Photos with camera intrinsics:

# # # # # # #

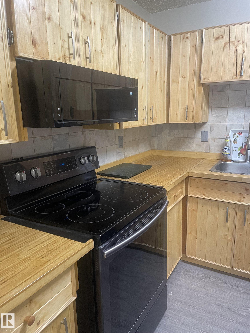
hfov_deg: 53.1
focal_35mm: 26
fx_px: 250
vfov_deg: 67.3
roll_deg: +1.9
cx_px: 125
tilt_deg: -11.5
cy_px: 166
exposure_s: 1/60
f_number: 1.6
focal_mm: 4.2
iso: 320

# # # # # # #

TASK DETAILS: Write out the data once more exactly, omitting the pictures.

RESULT BELOW:
hfov_deg: 53.1
focal_35mm: 26
fx_px: 250
vfov_deg: 67.3
roll_deg: +1.9
cx_px: 125
tilt_deg: -11.5
cy_px: 166
exposure_s: 1/60
f_number: 1.6
focal_mm: 4.2
iso: 320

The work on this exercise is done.